Input data
────────
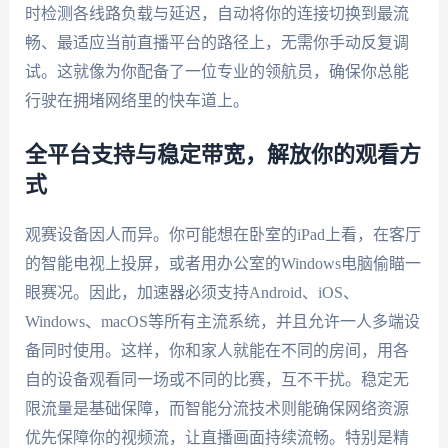
时检测各线路负载与延迟，自动将你的连接切换到最流
畅、最适应当前直播平台的路径上，无需你手动反复调
试。这就像为你配备了一位专业的领航员，确保你总能
行驶在拥堵网络里的快车道上。
全平台支持与稳定带宽，解放你的观看方
式
观赛设备因人而异。你可能想在卧室的iPad上看，在客厅
的智能电视上投屏，或者用办公室的Windows电脑偷瞄一
眼赛况。因此，加速器必须支持Android、iOS、
Windows、macOS等所有主流系统，并且允许一人多端设
备同时使用。这样，你和家人就能在不同的房间，用各
自的设备观看同一场或不同的比赛，互不干扰。稳定无
限流量是基础保障，而智能分流技术则能确保网络资源
优先保障你的视频流，让直播画面持续流畅。特别是精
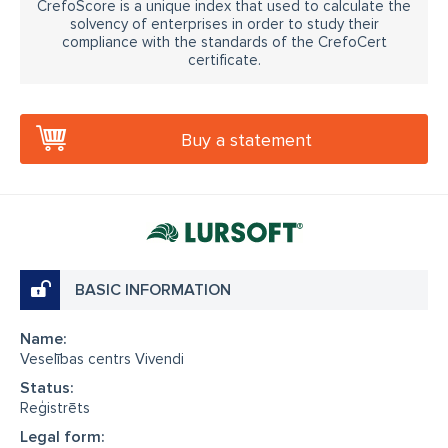
CrefoScore is a unique index that used to calculate the
solvency of enterprises in order to study their
compliance with the standards of the CrefoCert
certificate.
Buy a statement
BASIC INFORMATION
Name:
Veselības centrs Vivendi
Status:
Reģistrēts
Legal form:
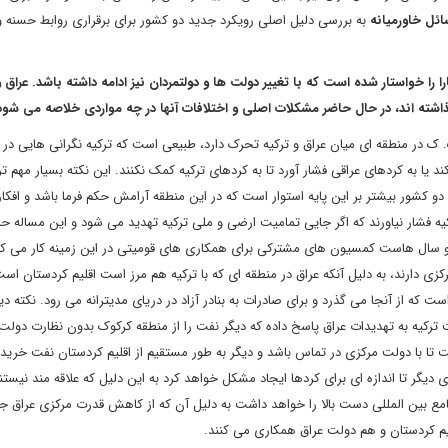
سائل خاورمیانه
به بررسی دلیل اصلی رویکرد جدید دو کشور برای برقراری روابط حسنه 
ا را خواستار شده است که با تغییر دولت ها و دولتمردان نیز ادامه داشته باشد.
عراق و
گذاشته اند، در حال حاضر مشکلات اصلی و اختلافات آنها در چه مواردی خلاصه می شود
ک در منطقه ای میان عراق و ترکیه تحرک دارد، طبیعی است که ترکیه نگرانی هایی 
د یا به کردهای عراقی فشار آورد تا به کردهای ترکیه کمک نکنند. این نکته بسیار مهم تر 
دو کشور بیشتر بر این پایه استوار است که در این منطقه آرامش حکم فرما باشد و افکا
رکیه فشار نیاورند که اگر جایی تمامیت ارضی و ملی ترکیه تهدید می شود و این مساله ح
 سال هاست کمسیون های مشترکی برای همکاری های قومیتی در این زمینه کار می کنن
ی دارند، به دلیل آنکه عراق در منطقه ای که با ترکیه هم مرز است اقلیم کردستان است
 از آنجا می گذرد و برای صادرات به بنادر آزاد در دریای مدیترانه می رود. نکته دیگ
 ترکیه به تهدیدات عراق پاسخ داده که دیگر نفت را از منطقه کرکوک بدون نظارت دولت
تا با دولت مرکزی در تماس باشد و دیگر به طور مستقیم از اقلیم کردستان نفت خریدا
 دیگر تا اندازه ای برای کردها ایجاد مشکل خواهد کرد به این دلیل که علاقه مند نیستن
مع بین المللی دست بالا را خواهد داشت به دلیل آن که از کاهش قدرت مرکزی عراق ج
لیم کردستان و هم دولت عراق همکاری می کنند.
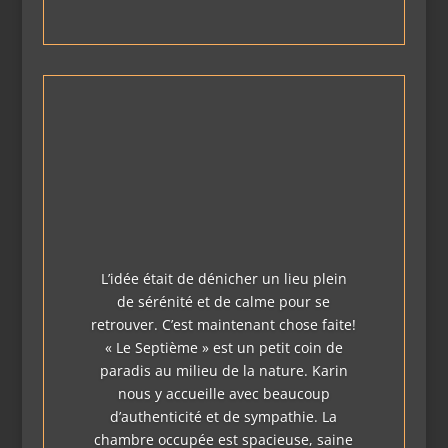
L’idée était de dénicher un lieu plein
de sérénité et de calme pour se
retrouver. C’est maintenant chose faite!
« Le Septième » est un petit coin de
paradis au milieu de la nature. Karin
nous y accueille avec beaucoup
d’authenticité et de sympathie. La
chambre occupée est spacieuse, saine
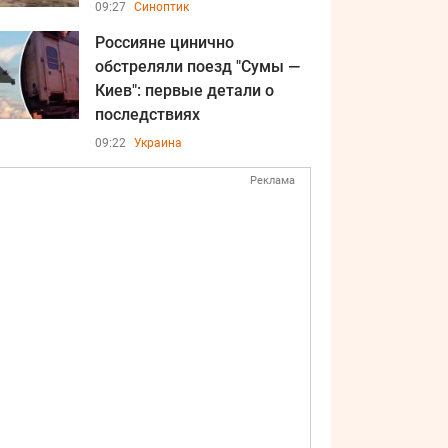
09:27
Синоптик
Россияне цинично
обстреляли поезд "Сумы —
Киев": первые детали о
последствиях
09:22
Украина
Реклама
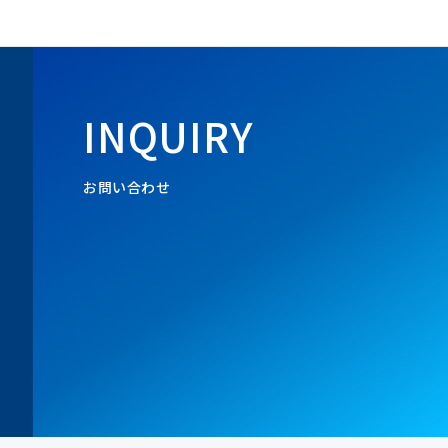
INQUIRY
お問い合わせ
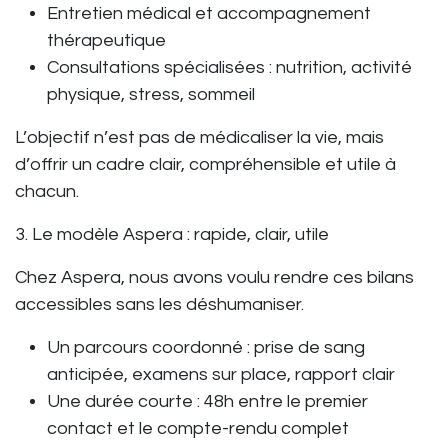
Entretien médical et accompagnement
thérapeutique
Consultations spécialisées
: nutrition, activité
physique, stress, sommeil
L’objectif n’est pas de médicaliser la vie, mais
d’offrir un cadre clair, compréhensible et utile à
chacun.
3. Le modèle Aspera : rapide, clair, utile
Chez Aspera, nous avons voulu rendre ces bilans
accessibles sans les déshumaniser.
Un parcours coordonné
: prise de sang
anticipée, examens sur place, rapport clair
Une durée courte
: 48h entre le premier
contact et le compte-rendu complet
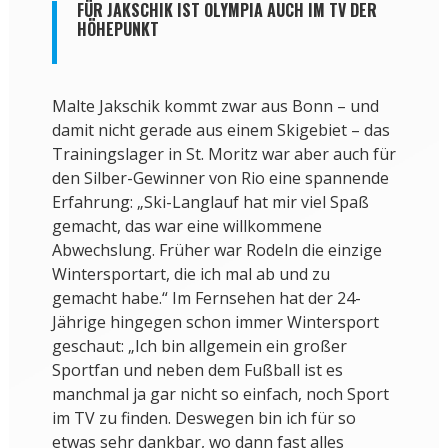
FÜR JAKSCHIK IST OLYMPIA AUCH IM TV DER
HÖHEPUNKT
Malte Jakschik kommt zwar aus Bonn – und
damit nicht gerade aus einem Skigebiet – das
Trainingslager in St. Moritz war aber auch für
den Silber-Gewinner von Rio eine spannende
Erfahrung: „Ski-Langlauf hat mir viel Spaß
gemacht, das war eine willkommene
Abwechslung. Früher war Rodeln die einzige
Wintersportart, die ich mal ab und zu
gemacht habe.“ Im Fernsehen hat der 24-
Jährige hingegen schon immer Wintersport
geschaut: „Ich bin allgemein ein großer
Sportfan und neben dem Fußball ist es
manchmal ja gar nicht so einfach, noch Sport
im TV zu finden. Deswegen bin ich für so
etwas sehr dankbar, wo dann fast alles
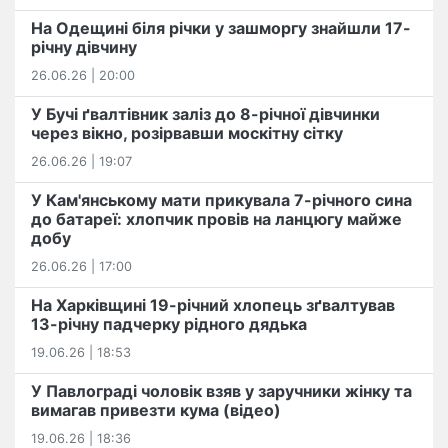
На Одещині біля річки у зашморгу знайшли 17-
річну дівчину
26.06.26 | 20:00
У Бучі ґвалтівник заліз до 8-річної дівчинки
через вікно, розірвавши москітну сітку
26.06.26 | 19:07
У Кам'янському мати прикувала 7-річного сина
до батареї: хлопчик провів на ланцюгу майже
добу
26.06.26 | 17:00
На Харківщині 19-річний хлопець​ ️зґвалтував
13-річну падчерку рідного дядька
19.06.26 | 18:53
У Павлограді чоловік взяв у заручники жінку та
вимагав привезти кума (відео)
19.06.26 | 18:36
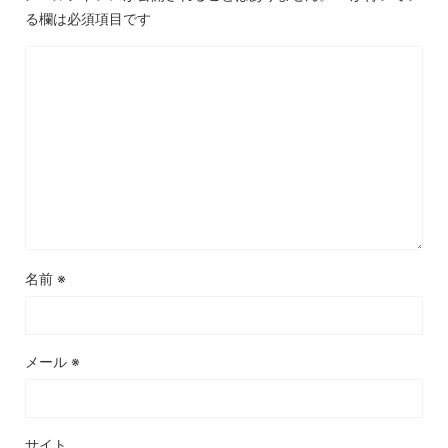
る欄は必須項目です
名前
※
メール
※
サイト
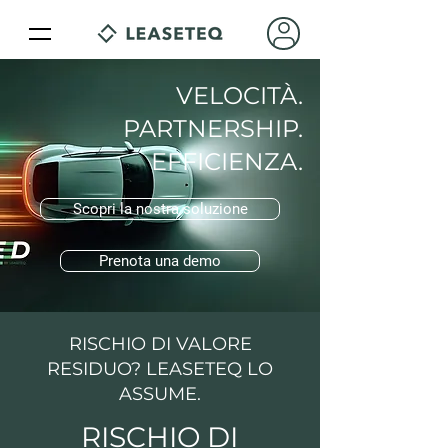
VELOCITÀ.
PARTNERSHIP.
EFFICIENZA.
Scopri la nostra soluzione
Prenota una demo
RISCHIO DI VALORE
RESIDUO? LEASETEQ LO
ASSUME.
RISCHIO DI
────────
Task details
Tally the lines above that contain the string "فشار" and state only the number.

Task solution
2